On Tue, Jan 10, 2012 at 4:18 PM, Arnoud van Heuvelen
<avanheuve...@gmail.com> wrote:
> I see your point. However, if a malicious user would change the password, at
> least the original user would be logged out and not be able to log in again.
> Now, that user knows something is going on and can notify a server admin who
> can reset the password using the admin system or manage.py.
>
> With the current logic, the password might get changed by a malicious user
> and the original user will not notice this until they log out. It is the
> same problem, but this makes it a lot harder to trace what happened since we
> don't know when the password was last changed.
>
> I agree that this is a somewhat weak defense, but I think that it's more
> effective than the current logic. The plus side is that it would be fairly
> easy to implement.
>
>>
>> Session invalidation based on password change would only be effective is
>> someone is passively spying using a compromised password.
>
>
> This is not entirely true. The implementation would be a huge help when a
> user forgets to log out on a public computer. It would at least give us some
> control over the sessions being in use. Besides decoding all the sessions in
> the database and deleting the ones that are tied to our account.
>
> I agree that it would be better to have a more feature-rich session
> management system that allows us to invalidate sessions based on user, IP,
> log in date etc. But that would be a much bigger change to the code-base and
> almost certainly involve some database changes.
>

This is achievable with very little work, and no changes to core. We
implemented this feature for different reasons, but I see no reason
why you cannot make it do what you wanted it to do.

Basically:

Use a database session backend.

Define a new model for holding session references:

class SessionAudit(models.Model):
  user = models.ForeignKey(User)
  session = models.ForeignKey(django.contrib.sessions.models.Session)
  ip_address = models.IPAddressField()
  user_agent = models.TextField()
  modified = models.DateTimeField(auto_now=True,)
  created = models.DateTimeField(auto_now_add=True,)

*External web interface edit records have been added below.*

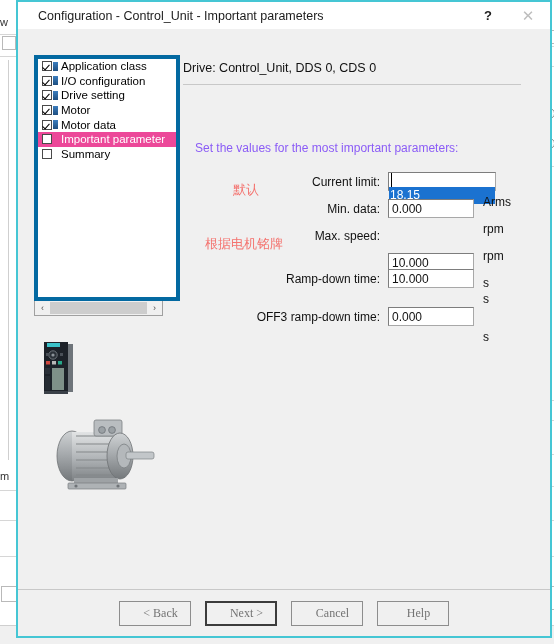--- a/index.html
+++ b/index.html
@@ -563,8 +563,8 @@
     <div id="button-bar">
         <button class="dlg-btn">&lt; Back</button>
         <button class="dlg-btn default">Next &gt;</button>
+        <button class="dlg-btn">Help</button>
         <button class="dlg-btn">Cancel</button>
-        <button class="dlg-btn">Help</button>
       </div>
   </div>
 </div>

Hook into django.contrib.auth.signals.{user_logged_in,user_logged_out}
and {create,remove} SessionAudit objects appropriately.

You now have, linked to the user, a list of their active sessions. If
you need to log out all but the current session, you simply need to
destroy the appropriate Sessions, as found from the SessionAudit
model.

As a final bit of clean up, when you destroy your sessions, you should
also destroy the related SessionAudit.

If you want to talk more about this approach, I think we are firmly in
django-users@ ground now, as this is simple BI.